Questions: Hypothesis Testing: Framework and Logic
5 questions to test your understanding
Score: 0 / 5
Question 1 Multiple Choice
A researcher obtains p = 0.03 and states: 'There is a 3% probability that the null hypothesis is true.' What is wrong with this interpretation?
ANothing — this is the correct definition of the p-value
BThe p-value is P(observing data this extreme or more extreme | H₀ is true), not P(H₀ is true | data). The researcher has reversed the conditioning.
CThe error is using 0.03 instead of 1 − 0.03 = 0.97 as the probability
DThe p-value only measures probability under the alternative hypothesis, not the null
This is the most important and most common misinterpretation of p-values. The p-value conditions on H₀ being true and asks how probable the observed data (or more extreme data) would be. It says nothing directly about the probability of H₀ itself. P(H₀ | data) is a Bayesian posterior probability that requires a prior; the frequentist p-value is P(data | H₀). Confusing these is called the 'prosecutor's fallacy' or the 'base rate neglect' error.
Question 2 Multiple Choice
A study with significance level α = 0.05 obtains p = 0.08. Which conclusion is correct?
AAccept H₀ — the data confirm the null hypothesis
BReject H₀ — the p-value is close enough to 0.05 to be practically significant
CFail to reject H₀ — the data are consistent with H₀, though this does not prove H₀ is true
DReject H₁ — the alternative hypothesis has been disproved
When p ≥ α, the correct language is 'fail to reject H₀,' never 'accept H₀.' Failing to reject means the data are consistent with H₀ — not that H₀ is true or confirmed. H₀ could be false but the study lacked sufficient power to detect the effect. 'Accept H₀' is wrong because hypothesis testing cannot prove a null hypothesis; it can only provide evidence against it. The distinction matters practically: a study with low power may 'fail to reject' a false H₀ frequently.
Question 3 True / False
A p-value of 0.04 means there is a 96% probability that the alternative hypothesis H₁ is correct.
TTrue
FFalse
Answer: False
The p-value does not measure the probability that any hypothesis is true or false. It is P(data this extreme or more | H₀ true) — a statement about how surprising the data are under H₀, not a statement about the probability of H₀ or H₁. The probability that H₁ is correct would require Bayesian methods and a prior probability for H₁. This misconception is extremely common and leads to overconfidence in the strength of statistical evidence.
Question 4 True / False
Lowering the significance level α from 0.05 to 0.01 reduces the Type I error rate but also reduces the probability of detecting a true effect (statistical power).
TTrue
FFalse
Answer: True
Type I error (false positive) is the probability of rejecting a true H₀, and its rate is controlled by α — lower α means fewer false positives.

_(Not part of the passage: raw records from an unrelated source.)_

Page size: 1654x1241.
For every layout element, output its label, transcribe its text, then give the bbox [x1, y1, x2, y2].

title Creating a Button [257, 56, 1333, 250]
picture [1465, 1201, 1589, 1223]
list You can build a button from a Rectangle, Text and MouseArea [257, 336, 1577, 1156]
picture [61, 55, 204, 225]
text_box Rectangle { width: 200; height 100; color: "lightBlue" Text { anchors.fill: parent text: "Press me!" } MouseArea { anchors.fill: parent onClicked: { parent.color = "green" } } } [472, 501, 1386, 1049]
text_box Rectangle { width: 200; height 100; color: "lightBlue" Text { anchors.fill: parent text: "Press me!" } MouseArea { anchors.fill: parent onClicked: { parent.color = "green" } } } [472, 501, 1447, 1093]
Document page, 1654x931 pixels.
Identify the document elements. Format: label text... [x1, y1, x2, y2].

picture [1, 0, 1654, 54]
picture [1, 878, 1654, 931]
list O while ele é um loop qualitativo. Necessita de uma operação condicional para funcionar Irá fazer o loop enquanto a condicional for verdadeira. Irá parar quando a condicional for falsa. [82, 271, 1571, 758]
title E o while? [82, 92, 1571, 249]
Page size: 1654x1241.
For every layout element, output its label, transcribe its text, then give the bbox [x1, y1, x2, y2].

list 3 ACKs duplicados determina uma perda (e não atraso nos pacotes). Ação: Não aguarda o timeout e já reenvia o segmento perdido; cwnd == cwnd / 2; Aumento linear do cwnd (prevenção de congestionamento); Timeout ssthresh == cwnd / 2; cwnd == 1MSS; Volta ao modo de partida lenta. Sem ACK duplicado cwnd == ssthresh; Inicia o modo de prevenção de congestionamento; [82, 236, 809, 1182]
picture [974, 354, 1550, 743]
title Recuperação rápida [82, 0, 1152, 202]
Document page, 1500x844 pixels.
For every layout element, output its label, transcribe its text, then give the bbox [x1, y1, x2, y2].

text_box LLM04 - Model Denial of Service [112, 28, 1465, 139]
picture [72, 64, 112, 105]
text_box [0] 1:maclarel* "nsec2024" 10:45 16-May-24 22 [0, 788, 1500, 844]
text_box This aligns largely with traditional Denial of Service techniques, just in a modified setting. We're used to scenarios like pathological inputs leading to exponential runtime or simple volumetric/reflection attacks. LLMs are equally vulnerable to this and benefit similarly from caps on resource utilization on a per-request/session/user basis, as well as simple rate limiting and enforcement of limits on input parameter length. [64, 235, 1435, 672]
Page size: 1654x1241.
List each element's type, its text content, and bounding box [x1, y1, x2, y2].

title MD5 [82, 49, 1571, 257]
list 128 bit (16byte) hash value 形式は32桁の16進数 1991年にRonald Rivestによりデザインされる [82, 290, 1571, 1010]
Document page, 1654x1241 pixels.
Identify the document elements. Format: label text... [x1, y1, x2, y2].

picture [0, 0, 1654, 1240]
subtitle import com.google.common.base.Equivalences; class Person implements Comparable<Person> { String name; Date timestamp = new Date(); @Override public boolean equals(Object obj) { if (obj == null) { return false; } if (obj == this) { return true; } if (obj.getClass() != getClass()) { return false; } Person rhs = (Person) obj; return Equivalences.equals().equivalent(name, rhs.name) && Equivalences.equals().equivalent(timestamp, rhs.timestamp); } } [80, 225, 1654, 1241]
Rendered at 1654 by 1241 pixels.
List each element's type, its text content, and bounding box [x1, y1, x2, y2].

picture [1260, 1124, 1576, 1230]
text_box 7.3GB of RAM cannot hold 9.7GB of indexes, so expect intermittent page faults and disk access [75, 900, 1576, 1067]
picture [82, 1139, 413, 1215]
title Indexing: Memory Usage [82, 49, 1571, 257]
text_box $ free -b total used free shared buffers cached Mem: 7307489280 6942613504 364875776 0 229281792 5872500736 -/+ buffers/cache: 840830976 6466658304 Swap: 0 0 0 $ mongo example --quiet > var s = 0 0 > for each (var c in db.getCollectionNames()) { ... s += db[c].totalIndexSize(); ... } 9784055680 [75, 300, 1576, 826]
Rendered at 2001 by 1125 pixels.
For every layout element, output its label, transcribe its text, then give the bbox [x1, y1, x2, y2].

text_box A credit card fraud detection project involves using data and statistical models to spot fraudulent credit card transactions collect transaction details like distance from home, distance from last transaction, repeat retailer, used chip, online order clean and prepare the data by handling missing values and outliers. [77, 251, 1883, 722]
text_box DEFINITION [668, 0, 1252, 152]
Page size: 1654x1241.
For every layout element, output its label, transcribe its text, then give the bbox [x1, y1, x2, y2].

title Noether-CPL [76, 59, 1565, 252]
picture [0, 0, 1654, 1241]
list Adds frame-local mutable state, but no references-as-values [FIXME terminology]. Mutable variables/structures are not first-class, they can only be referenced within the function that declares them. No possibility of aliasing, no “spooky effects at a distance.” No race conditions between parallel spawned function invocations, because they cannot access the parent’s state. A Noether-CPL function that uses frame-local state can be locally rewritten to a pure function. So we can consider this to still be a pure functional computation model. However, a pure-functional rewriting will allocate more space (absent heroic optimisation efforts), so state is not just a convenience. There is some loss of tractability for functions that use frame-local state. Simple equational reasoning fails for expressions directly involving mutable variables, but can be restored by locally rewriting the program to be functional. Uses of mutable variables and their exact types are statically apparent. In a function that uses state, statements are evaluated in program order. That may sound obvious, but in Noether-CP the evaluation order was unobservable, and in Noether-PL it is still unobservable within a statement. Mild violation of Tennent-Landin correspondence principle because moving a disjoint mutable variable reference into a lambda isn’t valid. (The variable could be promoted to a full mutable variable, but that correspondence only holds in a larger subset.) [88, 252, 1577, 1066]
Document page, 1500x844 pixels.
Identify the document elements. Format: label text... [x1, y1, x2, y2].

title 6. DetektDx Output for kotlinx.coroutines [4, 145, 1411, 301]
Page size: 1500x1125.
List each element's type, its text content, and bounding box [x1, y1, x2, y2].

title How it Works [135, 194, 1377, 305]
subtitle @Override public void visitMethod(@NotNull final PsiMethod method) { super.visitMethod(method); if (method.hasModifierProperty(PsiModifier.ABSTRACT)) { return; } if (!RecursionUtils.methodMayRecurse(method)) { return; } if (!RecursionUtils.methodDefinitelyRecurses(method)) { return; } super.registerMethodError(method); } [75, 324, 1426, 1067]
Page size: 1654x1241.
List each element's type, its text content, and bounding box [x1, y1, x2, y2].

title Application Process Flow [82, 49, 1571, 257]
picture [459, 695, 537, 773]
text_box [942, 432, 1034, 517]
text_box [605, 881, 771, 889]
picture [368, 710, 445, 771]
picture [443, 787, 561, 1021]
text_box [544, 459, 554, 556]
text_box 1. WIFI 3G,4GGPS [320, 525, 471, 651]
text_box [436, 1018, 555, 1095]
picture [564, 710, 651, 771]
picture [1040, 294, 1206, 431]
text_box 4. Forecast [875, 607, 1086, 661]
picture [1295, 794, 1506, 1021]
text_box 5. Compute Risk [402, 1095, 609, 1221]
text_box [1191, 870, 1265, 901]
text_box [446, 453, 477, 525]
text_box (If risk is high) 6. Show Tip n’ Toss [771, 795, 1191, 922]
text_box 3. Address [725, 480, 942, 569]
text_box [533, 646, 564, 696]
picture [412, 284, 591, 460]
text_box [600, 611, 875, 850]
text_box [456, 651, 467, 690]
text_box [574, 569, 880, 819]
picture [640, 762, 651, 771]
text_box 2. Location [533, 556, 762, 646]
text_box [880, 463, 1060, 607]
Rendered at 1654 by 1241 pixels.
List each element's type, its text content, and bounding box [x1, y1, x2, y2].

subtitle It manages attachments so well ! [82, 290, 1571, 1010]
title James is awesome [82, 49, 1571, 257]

However, making α smaller also moves the rejection threshold farther into the tail, so smaller effects that are genuinely real become harder to detect. Power = 1 − P(Type II error) decreases as α decreases, for fixed sample size and true effect size. The two error types trade off: you cannot simultaneously minimize both without increasing sample size.
Question 5 Short Answer
Explain the logical structure of hypothesis testing: why does a very small p-value lead to rejecting H₀, and what does 'failing to reject' H₀ actually mean?
Think about your answer, then reveal below.
Model answer: Hypothesis testing works like proof by contradiction. You assume H₀ is true and derive the distribution of a test statistic under that assumption. The p-value is the probability of observing data as extreme as yours if H₀ were true. A very small p-value means: 'If H₀ were true, what we observed would be extremely unlikely.' This undermines the assumption — just as a contradiction undermines an assumed premise. 'Failing to reject' means the data are not sufficiently surprising under H₀ to warrant rejecting it; it does not mean H₀ is true, only that the evidence against it is insufficient.
The asymmetry of the logic is important: we can gather strong evidence against H₀ (very small p-value) but we can never gather evidence that definitively proves H₀. This is why 'fail to reject' — not 'accept' — is the correct language when p ≥ α. Low power makes false negatives more likely, so absence of significance is not evidence of absence of effect.